RUSSIA, JAPAN MARK 100 YEARS OF TSUSHIMA BATTLE

16:53 27/05/2005

TOKYO, May 27 (RIA Novosti, Andrei Fesyun) - Russia and Japan have marked 100 years after the Battle of Tsushima.

On Friday morning a group of diplomats from the Russian embassy in Tokyo and the Japanese Foreign Ministry, delegates from the city hall of Tsushima and the Nagasaki prefecture went on the minesweeper Makishima of the Japanese Self Defense Forces to the estimated site of the battle.

It is the site where the Russian cruiser Vladimir Monomakh was sunk (the remaining members of its crew swam to the shore in the vicinity of Tono.
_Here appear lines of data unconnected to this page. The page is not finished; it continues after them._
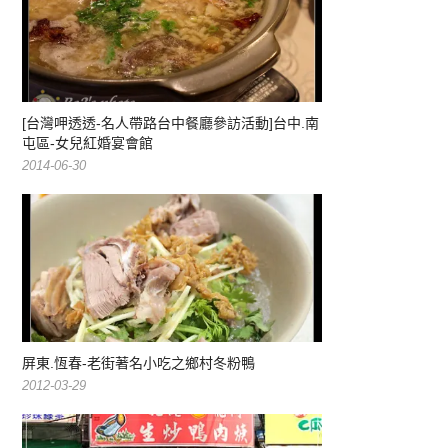
[台灣呷透透-名人帶路台中餐廳參訪活動]台中.南
屯區-女兒紅婚宴會館
2014-06-30
屏東.恆春-老街著名小吃之鄉村冬粉鴨
2012-03-29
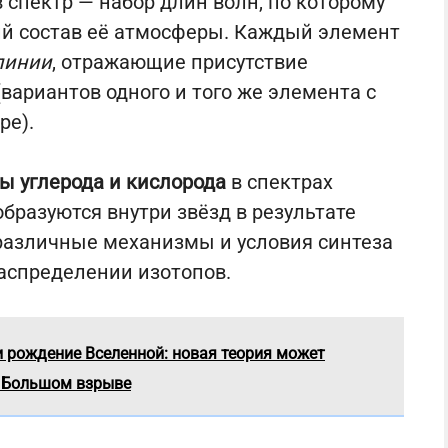
 спектр — набор длин волн, по которому
й состав её атмосферы. Каждый элемент
линии
, отражающие присутствие
вариантов одного и того же элемента с
ре).
ы углерода и кислорода
в спектрах
бразуются внутри звёзд в результате
различные механизмы и условия синтеза
аспределении изотопов.
и рождение Вселенной: новая теория может
о Большом взрыве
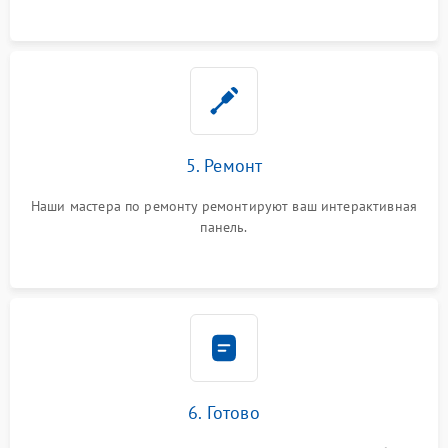
5. Ремонт
Наши мастера по ремонту ремонтируют ваш интерактивная
панель.
6. Готово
"Our countries remember their compatriots who did their duty to the last," said Russia's Ambassador Alexander Losyukov. He believes that Russia and Japan should not and would not fight because their relations had risen to an unprecedented level, which meets the interests of both states.

After firing a salute, the delegates lowered a wreath on the water as a sign of the countries' reconciliation.
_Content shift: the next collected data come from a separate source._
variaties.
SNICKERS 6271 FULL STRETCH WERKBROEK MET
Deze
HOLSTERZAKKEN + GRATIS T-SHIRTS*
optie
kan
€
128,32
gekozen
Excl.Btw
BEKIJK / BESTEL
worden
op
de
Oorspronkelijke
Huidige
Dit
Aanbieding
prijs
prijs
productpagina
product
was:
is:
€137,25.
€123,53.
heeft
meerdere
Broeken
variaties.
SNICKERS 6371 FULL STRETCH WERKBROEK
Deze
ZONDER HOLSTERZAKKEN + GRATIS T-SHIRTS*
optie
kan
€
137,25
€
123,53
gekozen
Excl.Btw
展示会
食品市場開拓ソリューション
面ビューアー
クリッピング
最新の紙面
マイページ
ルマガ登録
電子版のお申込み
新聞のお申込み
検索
After returning to the island, they unveiled a bas-relief on a hill that was renamed the Hill of Russian-Japanese Friendship. The bas-relief made by the Japanese shows Admiral Togo visiting squadron commander Rozhdestvensky in the naval hospital in Sashebo, after a picture that is famous in Japan.

Another monument opened 200m from the bas-relief has the words, In memory of Russians and Japanese who fell in the Battle of Tsushima, and lists of the perished Russian and Japanese seamen.
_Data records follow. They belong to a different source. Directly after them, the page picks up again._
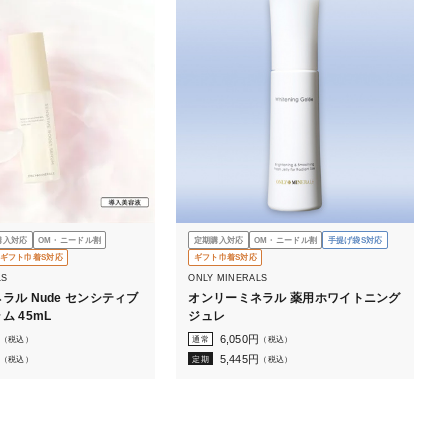
購入対応
OM・ニードル割
定期購入対応
OM・ニードル割
手提げ袋S対応
ギフト巾着S対応
ギフト巾着S対応
LS
ONLY MINERALS
ラル Nude センシティブ
オンリーミネラル 薬用ホワイトニング
ム 45mL
ジュレ
6,050
円
（税込）
通常
（税込）
5,445
円
（税込）
定期
（税込）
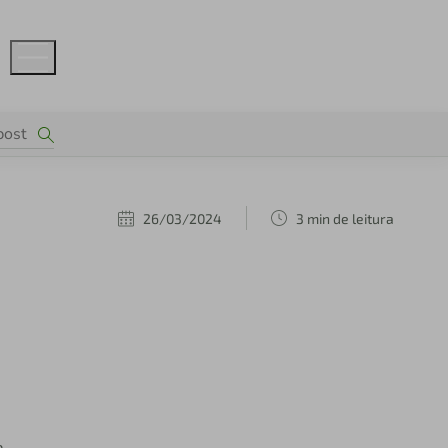
26/03/2024
3 min de leitura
Everyone of those who attended the ceremony, including the governor of Nagasaki, laid a chrysanthemum at the monument.

The wreath-laying ceremony will be held every year on May 27; the island authorities pledged to ensure order and pay for the monuments' repairs.

After that, an Orthodox and a Shinto priests held services for the souls of the dead seamen.

On May 27, 1905, the heavily outnumbered and overpowered Second Pacific Squadron commanded by Vice Admiral Zinovy Rozhdestvensky fought a battle against the Japanese fleet in the Tsushima Strait.

The battle took place after a trying seven-month cruise from the Baltic Fleet, which in itself was a unique achievement.

The Squadron of 38 ships and auxiliary vessels fought for nearly two days, losing 13 ships and over 5,000 seamen.